Menurutnya, lahirnya Kementerian Haji dan Umrah (Kemenhaj) bukan sekadar tambahan birokrasi. Ia menyebut lembaga ini adalah amanah besar dari Presiden Prabowo Subianto yang menuntut hasil nyata.
“Kalau sekadar sama saja, tentu tidak ada gunanya, apalagi kalau lebih buruk. Kita wajib membuktikan bahwa Kemenhaj tidak salah dibentuk. Kemenhaj harus menjadi wajah baru yang berintegritas, profesional, dan berorientasi target,” tegasnya.
Fokus pada Kesehatan dan Dana Haji
Gus Irfan menekankan, selain soal integritas, kesehatan jemaah juga menjadi fokus utama pada musim haji 2025. Isu istithaah kesehatan akan menjadi pintu masuk untuk memastikan seluruh calon jemaah benar-benar siap menjalankan ibadah.
“Kita ingin jemaah haji pulang ke tanah air dengan kecintaan yang lebih besar kepada negaranya. Haji harus menjadi jalan membangun keadaban dan peradaban bangsa,” ungkapnya.
Tak kalah penting, pengelolaan dana haji yang mencapai hampir Rp20 triliun juga menjadi sorotan. Gus Irfan menegaskan dana sebesar itu wajib dikelola secara amanah agar manfaatnya bisa kembali sepenuhnya untuk jemaah.

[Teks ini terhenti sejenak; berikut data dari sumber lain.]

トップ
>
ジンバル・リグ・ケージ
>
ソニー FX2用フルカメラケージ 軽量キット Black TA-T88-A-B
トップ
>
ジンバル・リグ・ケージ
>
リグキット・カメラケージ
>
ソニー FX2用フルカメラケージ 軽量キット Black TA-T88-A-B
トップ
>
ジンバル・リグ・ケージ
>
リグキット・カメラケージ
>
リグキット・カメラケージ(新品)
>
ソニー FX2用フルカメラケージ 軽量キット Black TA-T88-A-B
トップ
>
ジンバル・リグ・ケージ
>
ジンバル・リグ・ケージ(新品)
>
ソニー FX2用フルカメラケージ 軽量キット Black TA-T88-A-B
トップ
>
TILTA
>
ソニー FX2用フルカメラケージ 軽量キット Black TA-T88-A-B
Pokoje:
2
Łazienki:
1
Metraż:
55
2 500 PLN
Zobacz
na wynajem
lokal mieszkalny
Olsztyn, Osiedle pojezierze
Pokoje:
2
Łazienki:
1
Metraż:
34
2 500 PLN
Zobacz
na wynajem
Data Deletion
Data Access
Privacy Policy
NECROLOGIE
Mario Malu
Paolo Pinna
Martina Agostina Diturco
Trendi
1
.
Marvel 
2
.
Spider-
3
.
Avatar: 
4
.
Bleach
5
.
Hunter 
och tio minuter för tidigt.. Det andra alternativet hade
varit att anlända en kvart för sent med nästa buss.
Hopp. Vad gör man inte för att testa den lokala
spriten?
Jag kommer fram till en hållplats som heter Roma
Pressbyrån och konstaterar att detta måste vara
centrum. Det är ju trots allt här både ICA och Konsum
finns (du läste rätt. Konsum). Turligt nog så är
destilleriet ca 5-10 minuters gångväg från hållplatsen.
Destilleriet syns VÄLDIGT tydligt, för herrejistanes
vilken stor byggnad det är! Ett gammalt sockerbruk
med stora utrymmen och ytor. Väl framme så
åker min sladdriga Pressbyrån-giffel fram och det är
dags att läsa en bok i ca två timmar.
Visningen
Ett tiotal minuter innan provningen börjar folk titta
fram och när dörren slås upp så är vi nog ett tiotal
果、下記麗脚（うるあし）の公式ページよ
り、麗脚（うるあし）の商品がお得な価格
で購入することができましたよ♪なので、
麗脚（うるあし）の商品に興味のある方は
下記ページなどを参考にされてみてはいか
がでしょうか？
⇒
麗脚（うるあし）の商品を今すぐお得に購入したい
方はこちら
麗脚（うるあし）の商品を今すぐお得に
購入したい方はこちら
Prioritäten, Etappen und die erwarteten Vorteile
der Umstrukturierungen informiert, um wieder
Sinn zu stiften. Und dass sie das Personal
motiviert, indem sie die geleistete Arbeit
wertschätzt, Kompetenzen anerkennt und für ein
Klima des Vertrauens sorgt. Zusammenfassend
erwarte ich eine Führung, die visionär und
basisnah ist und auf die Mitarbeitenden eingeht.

Di sisi lain, program Kampung Haji tengah dipersiapkan sebagai bagian dari pemberdayaan masyarakat. Gus Irfan ingin agar penyelenggaraan haji tak hanya soal ibadah, tetapi juga memberi dampak sosial dan ekonomi bagi warga.
Terkait Kelompok Bimbingan Ibadah Haji dan Umrah (KBIHU), ia menekankan pentingnya pembinaan yang bersih, profesional, dan terukur.
Ia optimistis, Kemenhaj bisa menjadi institusi baru yang benar-benar menghadirkan penyelenggaraan haji lebih bermakna bagi bangsa.